Станислав Родионов - Отпуск
— Холодно, — поёжился Бочкуха.
— Ничего, в крематории согреешься, — ободрил молодой.
Машина появилась почти бесшумно, вынырнув откуда-то из табачных зарослей. Она резко тормознула у дома. Три фигуры пересекли свет фар и вошли во двор. Они стали у крыльца, рассматривая тёмные окна.
— Сюда! — крикнул Петельников.
Трое мгновенно оказались у сарая. Высокий, худощавый парень в очках окинул всех быстрым взглядом и строго приказал:
— Ваши документы, гражданин.
Инспектор вытащил удостоверение. Приехавший глянул в него, протянул руку и улыбнулся:
— Начальник уголовного розыска Куликов.
* * *
Потом было то, что бывает на любом месте происшествия: следователь, понятые, протоколы… Только Петельников чувствовал себя необычно в роли свидетеля. Он сидел в большой и чистой комнате Августы и строчил свои показания. Поставив роспись после стандартной фразы «Записано собственноручно», он вдруг понял, что утомился так, как никогда не уставал на работе. Перевалив всё на чужие плечи, он расслабился, и на него накатило какое-то безразличие. Тяжёлая дрёма легла на глаза…

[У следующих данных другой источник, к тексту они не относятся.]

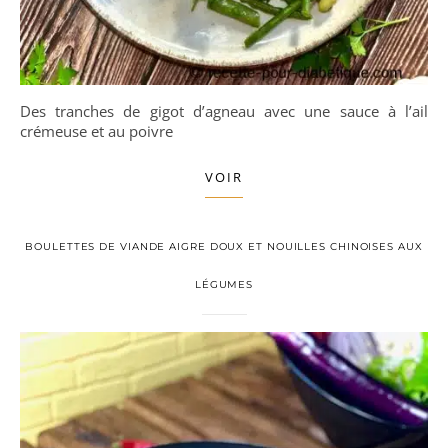
Des tranches de gigot d’agneau avec une sauce à l’ail
crémeuse et au poivre
VOIR
BOULETTES DE VIANDE AIGRE DOUX ET NOUILLES CHINOISES AUX
LÉGUMES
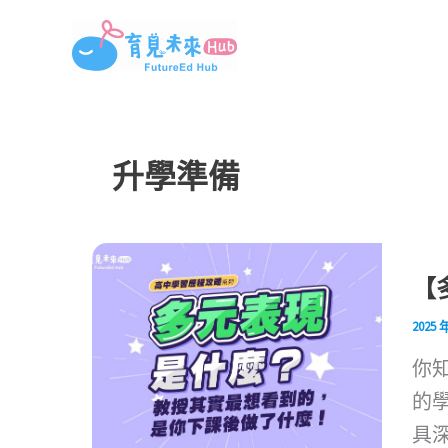
跳
至
主
要
內
升學準備
容
【
2025 
你
的
具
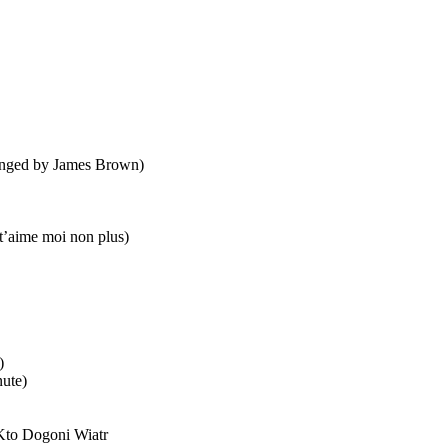
ranged by James Brown)
t’aime moi non plus)
)
nute)
Kto Dogoni Wiatr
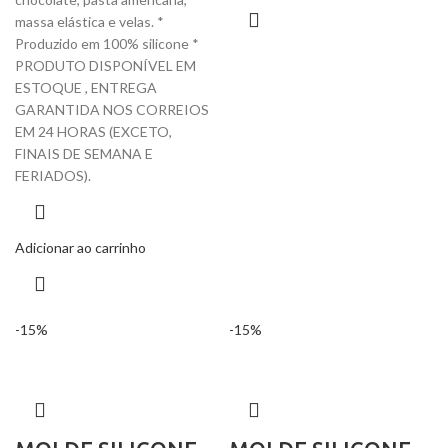
massa elástica e velas. *
Produzido em 100% silicone *
PRODUTO DISPONÍVEL EM
ESTOQUE , ENTREGA
GARANTIDA NOS CORREIOS
EM 24 HORAS (EXCETO,
FINAIS DE SEMANA E
FERIADOS).
Adicionar ao carrinho
-15%
-15%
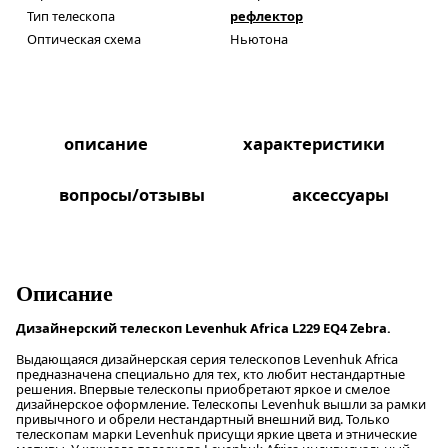
Тип телескопа
рефлектор
Оптическая схема
Ньютона
описание
характеристики
вопросы/отзывы
аксессуары
Описание
Дизайнерский телескоп Levenhuk Africa L229 EQ4 Zebra.
Выдающаяся дизайнерская серия телескопов Levenhuk Africa
предназначена специально для тех, кто любит нестандартные
решения. Впервые телескопы приобретают яркое и смелое
дизайнерское оформление. Телескопы Levenhuk вышли за рамки
привычного и обрели нестандартный внешний вид. Только
телескопам марки Levenhuk присущи яркие цвета и этнические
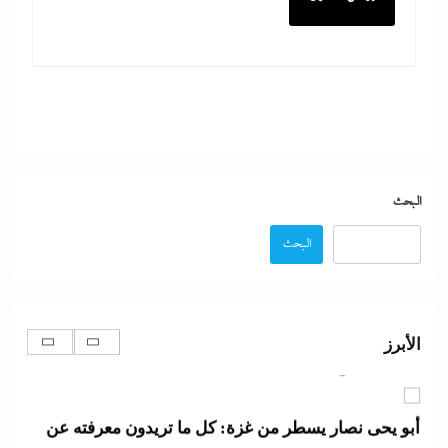
ما حذرنا منه يحدث: اشتباكات عنيفة لليوم الرابع بين
الجيش الإثيوبي وقوات تيجراي..ونظام آبي أحمد يرتعب
6 أغسطس، 2026
مدبولي:”مخزون مصر يكفي سنة كاملة”..وارتفاع قياسي
في الاحتياطي الأجنبي رغم توترات هرمز
البحث
6 أغسطس، 2026
البحث
تفاصيل الاتفاق العُماني-الإيراني المرتقب لإدارة الملاحة
في مضيق هرمز
الأبرز
6 أغسطس، 2026
أبو يحى نصار يسطر من غزة: كل ما تريدون معرفته عن
كواليس اتفاق نزع السلاح في غزة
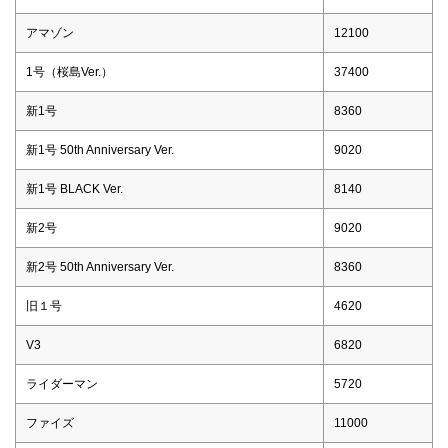
アマゾン
12100
1号（桜島Ver.）
37400
新1号
8360
新1号 50th Anniversary Ver.
9020
新1号 BLACK Ver.
8140
新2号
9020
新2号 50th Anniversary Ver.
8360
旧１号
4620
V3
6820
ライダーマン
5720
ファイズ
11000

Когда он их открыл, то увидел перед собой Куликова, который тихо спросил:
— Устал, капитан?
— Есть чуть-чуть. Кончили?
— Да. Этот Бочкуха у нас давно на примете. Жадный, дачников пускает и в сарай, и в прачечную… Спекульнуть не прочь. А второй — его племянник. Приехал погостить. Судимый, между прочим.
— А золото откуда?
— Григорий Фомич перестраивал сарай, копал яму и нашёл клад. Ещё дореволюционный. Спрятал в ту же яму и пошёл на радостях к Бочкухе: мол, куда сдавать да как… Те его и схватили, на «Москвича» и в дом над обрывом. Всё-таки заставили сказать, где лежит золото. Дальше ты знаешь…
Дальше инспектор знал.
Открылась дверь, впустив Августу и седоватого худого старика с белёсой щетиной на лице.
— А это ваш спаситель, — сказал ему Куликов.
Старик подсеменил к инспектору:
— Спасибо, сынок! Я ведь про тебя давно знаю. От этих бандитов. Ты ночью приходил, они тебя и заприметили. Испугались. Вот племянничек и пошёл охотиться на тебя. А бутылочку мою они прозевали. Я-то и не надеялся. Издевались, поганые, только что не били…
Инспектор смутился, увидев слёзы в голубовато-прозрачных, как у Августы, глазах. И окончательно покраснел, когда Григорий Фомич обнял его и белёсая щетина кольнула щёку Петельникова.
— Капитан, какая нужна помощь? — спросил Куликов.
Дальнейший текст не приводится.